Même magnifié par la présence de la lumineuse Monica Vitti et la prestance d'Alain Delon et Francisco Rabal, le bel esthétisme de cette oeuvre d'Antonioni peine à nous passionner tant l'ensemble se révèle rapidement ennuyeux et longuet. Michelangelo Antonioni échoue là où il avait brillamment réussi dans "L'avventura" : passionner son spectateur du début à la fin... Cela dit, "L'éclipse" demeure un bon film mais de loin pas le plus mémorable du réalisateur...

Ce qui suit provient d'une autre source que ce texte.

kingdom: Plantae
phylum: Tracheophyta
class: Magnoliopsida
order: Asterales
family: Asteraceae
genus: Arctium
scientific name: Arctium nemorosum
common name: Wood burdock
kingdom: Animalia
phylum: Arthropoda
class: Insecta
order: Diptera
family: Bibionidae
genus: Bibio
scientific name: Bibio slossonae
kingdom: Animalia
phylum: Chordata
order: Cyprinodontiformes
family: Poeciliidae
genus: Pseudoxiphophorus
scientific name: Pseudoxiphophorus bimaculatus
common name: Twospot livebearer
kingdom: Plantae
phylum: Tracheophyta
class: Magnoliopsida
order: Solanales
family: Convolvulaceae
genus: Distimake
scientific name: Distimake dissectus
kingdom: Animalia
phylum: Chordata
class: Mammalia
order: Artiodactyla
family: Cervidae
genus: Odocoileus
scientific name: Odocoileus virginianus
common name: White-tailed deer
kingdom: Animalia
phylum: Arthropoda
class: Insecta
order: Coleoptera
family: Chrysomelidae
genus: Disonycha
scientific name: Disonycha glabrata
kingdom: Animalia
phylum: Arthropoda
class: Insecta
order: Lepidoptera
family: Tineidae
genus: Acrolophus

J'ai eu le même problème qu'avec Blow Up, j'ai trouvé les acteurs très bons, la réalisation et la photographie bonne mais qu'est-ce que je me suis ennuyé! J'ai dû avancé plusieurs fois le film tellement je m'ennuyais. C'est dommage car comme toujours, Antonioni montre une fois de plus son talent
Les acteurs sont magnifiques mais l'histoire est d'un ennui. Michelangelo Antonioni a voulu nous montrer l'incommunicabilité au sein de la bourgeoisie, certes cela est louable de sa part mais il aurait pu éviter d'ennuyer le spectateur.